/---
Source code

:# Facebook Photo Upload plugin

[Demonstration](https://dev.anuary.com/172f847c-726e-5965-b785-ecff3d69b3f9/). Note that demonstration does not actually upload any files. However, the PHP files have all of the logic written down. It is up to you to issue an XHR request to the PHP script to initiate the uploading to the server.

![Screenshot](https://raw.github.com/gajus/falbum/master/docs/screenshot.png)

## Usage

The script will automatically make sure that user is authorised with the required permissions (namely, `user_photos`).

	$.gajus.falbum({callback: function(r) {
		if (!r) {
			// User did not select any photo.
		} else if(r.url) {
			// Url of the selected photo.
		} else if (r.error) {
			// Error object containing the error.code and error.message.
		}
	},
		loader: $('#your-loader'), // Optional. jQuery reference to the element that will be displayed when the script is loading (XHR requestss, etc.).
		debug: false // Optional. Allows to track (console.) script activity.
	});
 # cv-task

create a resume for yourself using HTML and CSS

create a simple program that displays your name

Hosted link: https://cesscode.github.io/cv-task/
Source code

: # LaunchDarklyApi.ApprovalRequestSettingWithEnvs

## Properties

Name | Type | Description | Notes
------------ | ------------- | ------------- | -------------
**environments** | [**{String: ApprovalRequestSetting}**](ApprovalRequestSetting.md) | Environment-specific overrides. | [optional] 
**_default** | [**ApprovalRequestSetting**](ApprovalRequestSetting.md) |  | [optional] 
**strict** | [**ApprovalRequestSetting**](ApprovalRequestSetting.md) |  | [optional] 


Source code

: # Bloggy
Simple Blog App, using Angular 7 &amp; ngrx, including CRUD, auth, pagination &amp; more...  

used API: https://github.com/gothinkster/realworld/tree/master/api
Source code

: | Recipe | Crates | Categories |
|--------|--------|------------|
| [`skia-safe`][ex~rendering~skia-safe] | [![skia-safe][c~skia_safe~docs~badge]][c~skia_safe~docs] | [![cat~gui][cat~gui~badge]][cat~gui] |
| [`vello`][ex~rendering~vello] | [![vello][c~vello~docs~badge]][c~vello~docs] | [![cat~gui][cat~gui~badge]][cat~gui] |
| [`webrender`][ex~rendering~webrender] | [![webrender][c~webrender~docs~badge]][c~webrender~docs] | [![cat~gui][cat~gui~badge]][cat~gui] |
\---
/---
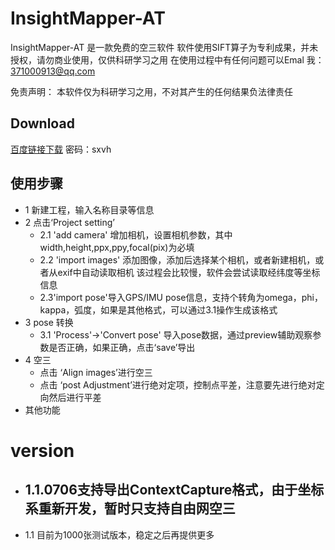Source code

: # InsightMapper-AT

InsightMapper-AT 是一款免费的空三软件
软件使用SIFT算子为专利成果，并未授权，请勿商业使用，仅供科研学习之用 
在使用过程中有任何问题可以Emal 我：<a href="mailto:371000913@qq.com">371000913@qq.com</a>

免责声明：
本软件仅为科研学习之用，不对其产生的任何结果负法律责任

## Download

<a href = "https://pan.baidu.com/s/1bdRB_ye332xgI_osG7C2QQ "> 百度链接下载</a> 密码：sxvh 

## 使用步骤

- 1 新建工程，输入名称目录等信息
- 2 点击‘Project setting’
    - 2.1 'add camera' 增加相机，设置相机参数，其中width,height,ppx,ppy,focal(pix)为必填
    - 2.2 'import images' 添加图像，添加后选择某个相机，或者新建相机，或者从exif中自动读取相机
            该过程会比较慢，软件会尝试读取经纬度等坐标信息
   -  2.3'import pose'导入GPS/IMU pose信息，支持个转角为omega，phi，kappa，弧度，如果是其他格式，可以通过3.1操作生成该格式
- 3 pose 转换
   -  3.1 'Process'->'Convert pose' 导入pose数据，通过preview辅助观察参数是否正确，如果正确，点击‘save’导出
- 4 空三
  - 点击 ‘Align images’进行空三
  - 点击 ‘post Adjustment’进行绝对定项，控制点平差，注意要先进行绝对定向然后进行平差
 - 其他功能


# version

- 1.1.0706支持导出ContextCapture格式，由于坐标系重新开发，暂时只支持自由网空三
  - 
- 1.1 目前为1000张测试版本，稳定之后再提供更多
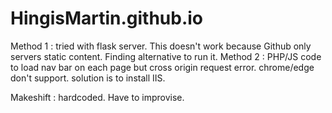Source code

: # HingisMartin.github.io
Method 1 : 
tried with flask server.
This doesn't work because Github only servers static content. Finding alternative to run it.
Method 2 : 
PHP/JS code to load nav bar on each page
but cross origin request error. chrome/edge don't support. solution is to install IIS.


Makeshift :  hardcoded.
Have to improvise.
\---
/---
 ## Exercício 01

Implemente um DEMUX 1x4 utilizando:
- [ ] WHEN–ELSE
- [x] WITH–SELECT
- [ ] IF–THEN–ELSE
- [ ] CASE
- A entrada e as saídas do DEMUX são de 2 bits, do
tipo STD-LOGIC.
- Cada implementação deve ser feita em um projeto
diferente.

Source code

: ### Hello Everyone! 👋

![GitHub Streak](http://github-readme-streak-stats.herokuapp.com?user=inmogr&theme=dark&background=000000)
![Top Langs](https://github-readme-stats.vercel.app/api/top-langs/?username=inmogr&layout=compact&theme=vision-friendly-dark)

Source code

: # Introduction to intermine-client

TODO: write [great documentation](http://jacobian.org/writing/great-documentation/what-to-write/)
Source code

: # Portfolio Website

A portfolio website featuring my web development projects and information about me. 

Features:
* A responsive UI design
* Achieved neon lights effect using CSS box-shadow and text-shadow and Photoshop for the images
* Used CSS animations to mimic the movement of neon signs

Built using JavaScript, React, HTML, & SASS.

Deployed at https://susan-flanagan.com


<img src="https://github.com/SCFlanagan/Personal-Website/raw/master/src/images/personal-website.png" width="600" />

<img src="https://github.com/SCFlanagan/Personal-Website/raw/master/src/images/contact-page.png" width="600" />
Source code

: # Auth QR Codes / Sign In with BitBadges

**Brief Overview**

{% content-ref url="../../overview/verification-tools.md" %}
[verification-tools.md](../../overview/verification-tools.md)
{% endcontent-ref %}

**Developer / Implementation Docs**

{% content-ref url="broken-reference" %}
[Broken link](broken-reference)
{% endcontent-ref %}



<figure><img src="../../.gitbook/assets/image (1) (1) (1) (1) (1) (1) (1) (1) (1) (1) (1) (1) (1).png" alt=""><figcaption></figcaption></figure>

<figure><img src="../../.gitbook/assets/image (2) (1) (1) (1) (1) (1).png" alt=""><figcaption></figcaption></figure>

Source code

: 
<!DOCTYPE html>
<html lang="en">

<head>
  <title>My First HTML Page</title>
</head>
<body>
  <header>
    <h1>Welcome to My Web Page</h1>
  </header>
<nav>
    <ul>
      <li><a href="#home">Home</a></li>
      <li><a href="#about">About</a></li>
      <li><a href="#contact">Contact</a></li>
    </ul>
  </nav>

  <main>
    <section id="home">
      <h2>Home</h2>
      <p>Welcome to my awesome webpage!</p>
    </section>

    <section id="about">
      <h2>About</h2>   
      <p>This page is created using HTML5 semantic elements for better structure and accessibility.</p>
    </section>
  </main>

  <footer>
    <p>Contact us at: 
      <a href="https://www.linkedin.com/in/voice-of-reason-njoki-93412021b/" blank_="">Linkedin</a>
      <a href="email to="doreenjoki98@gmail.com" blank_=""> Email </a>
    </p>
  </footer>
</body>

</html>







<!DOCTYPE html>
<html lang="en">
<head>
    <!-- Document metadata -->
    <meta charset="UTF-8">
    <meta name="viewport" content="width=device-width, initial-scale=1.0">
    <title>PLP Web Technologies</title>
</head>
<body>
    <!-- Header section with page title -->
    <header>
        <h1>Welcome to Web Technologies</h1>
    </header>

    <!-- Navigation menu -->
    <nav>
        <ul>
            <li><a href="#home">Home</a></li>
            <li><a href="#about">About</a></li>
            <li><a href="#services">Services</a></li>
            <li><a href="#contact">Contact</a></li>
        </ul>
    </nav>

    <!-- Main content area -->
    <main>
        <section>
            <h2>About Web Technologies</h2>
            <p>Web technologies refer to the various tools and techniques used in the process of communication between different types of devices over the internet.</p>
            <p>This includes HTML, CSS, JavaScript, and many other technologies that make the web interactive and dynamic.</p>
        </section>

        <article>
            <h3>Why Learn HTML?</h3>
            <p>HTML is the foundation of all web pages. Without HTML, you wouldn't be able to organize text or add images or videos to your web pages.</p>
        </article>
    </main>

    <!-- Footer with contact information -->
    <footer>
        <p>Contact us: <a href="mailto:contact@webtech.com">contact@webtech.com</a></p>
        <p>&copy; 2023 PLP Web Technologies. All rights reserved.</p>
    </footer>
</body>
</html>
\---
§ **REQUIRED WORK**
Copy only the lines above from the one containing "本软件仅为科研学习之用，不对其产生的任何结果负法律责任" through the one containing "Have to improvise.", both included. Leave out the pictures.

§ **EXERCISE ANSWER**
本软件仅为科研学习之用，不对其产生的任何结果负法律责任

## Download

<a href = "https://pan.baidu.com/s/1bdRB_ye332xgI_osG7C2QQ "> 百度链接下载</a> 密码：sxvh 

## 使用步骤

- 1 新建工程，输入名称目录等信息
- 2 点击‘Project setting’
    - 2.1 'add camera' 增加相机，设置相机参数，其中width,height,ppx,ppy,focal(pix)为必填
    - 2.2 'import images' 添加图像，添加后选择某个相机，或者新建相机，或者从exif中自动读取相机
            该过程会比较慢，软件会尝试读取经纬度等坐标信息
   -  2.3'import pose'导入GPS/IMU pose信息，支持个转角为omega，phi，kappa，弧度，如果是其他格式，可以通过3.1操作生成该格式
- 3 pose 转换
   -  3.1 'Process'->'Convert pose' 导入pose数据，通过preview辅助观察参数是否正确，如果正确，点击‘save’导出
- 4 空三
  - 点击 ‘Align images’进行空三
  - 点击 ‘post Adjustment’进行绝对定项，控制点平差，注意要先进行绝对定向然后进行平差
 - 其他功能


# version

- 1.1.0706支持导出ContextCapture格式，由于坐标系重新开发，暂时只支持自由网空三
  - 
- 1.1 目前为1000张测试版本，稳定之后再提供更多
Source code

: # HingisMartin.github.io
Method 1 : 
tried with flask server.
This doesn't work because Github only servers static content. Finding alternative to run it.
Method 2 : 
PHP/JS code to load nav bar on each page
but cross origin request error. chrome/edge don't support. solution is to install IIS.


Makeshift :  hardcoded.
Have to improvise.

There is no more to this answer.